"""
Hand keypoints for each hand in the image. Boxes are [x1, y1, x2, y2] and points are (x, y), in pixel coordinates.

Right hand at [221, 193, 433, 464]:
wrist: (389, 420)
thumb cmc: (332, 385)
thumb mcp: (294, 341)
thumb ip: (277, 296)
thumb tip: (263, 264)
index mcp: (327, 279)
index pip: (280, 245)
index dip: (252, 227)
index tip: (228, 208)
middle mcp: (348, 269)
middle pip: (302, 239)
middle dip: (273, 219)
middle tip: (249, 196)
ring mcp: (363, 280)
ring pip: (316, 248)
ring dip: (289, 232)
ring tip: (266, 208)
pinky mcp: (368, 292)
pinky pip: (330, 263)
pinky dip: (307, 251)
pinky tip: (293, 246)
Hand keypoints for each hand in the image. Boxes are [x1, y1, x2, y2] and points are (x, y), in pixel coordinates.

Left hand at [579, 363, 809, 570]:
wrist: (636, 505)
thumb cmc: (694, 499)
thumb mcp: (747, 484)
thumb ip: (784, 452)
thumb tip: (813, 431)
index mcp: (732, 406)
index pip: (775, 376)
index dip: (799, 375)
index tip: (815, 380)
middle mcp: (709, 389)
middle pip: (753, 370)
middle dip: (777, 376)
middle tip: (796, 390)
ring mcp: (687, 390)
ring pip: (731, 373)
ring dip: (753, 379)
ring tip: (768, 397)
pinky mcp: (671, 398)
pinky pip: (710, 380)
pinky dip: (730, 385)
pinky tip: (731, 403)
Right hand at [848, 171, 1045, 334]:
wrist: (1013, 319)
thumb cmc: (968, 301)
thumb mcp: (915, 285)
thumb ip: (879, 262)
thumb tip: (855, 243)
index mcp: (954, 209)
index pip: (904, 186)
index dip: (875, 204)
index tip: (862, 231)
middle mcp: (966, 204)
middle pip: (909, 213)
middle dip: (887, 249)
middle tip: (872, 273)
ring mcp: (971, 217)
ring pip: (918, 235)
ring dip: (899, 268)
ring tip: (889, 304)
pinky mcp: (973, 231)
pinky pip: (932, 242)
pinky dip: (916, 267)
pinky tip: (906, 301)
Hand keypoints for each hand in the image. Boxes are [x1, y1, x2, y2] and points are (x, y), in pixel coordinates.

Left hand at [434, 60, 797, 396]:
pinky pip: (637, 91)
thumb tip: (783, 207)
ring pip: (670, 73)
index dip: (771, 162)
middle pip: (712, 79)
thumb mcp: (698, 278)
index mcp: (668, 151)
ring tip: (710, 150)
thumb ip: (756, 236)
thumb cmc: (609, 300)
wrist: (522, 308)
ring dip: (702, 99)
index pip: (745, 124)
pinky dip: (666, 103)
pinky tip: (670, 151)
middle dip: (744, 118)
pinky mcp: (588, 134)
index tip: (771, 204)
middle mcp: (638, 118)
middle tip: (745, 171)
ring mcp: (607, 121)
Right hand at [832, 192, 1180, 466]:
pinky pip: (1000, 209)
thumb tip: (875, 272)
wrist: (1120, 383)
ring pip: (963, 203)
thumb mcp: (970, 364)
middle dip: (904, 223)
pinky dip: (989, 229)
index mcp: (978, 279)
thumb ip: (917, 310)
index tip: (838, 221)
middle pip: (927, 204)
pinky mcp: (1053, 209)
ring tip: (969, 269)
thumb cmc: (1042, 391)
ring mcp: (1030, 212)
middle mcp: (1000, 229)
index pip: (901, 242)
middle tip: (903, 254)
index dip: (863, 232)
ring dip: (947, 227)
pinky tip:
"""
Task goal: For the material above, reproduce exactly the lines from the line with "thumb mcp: (915, 285)" to the line with "pinky tip: (906, 301)", inclusive, and exclude all others.

Result:
thumb mcp: (915, 285)
thumb ip: (879, 262)
thumb tip: (855, 243)
index mcp: (954, 209)
index pip: (904, 186)
index dip: (875, 204)
index tip: (862, 231)
middle mcp: (966, 204)
middle pip: (909, 213)
middle dip: (887, 249)
middle tip: (872, 273)
ring mcp: (971, 217)
ring pip: (918, 235)
ring dip: (899, 268)
ring tip: (889, 304)
pinky mcp: (973, 231)
pinky pip: (932, 242)
pinky dip: (916, 267)
pinky tip: (906, 301)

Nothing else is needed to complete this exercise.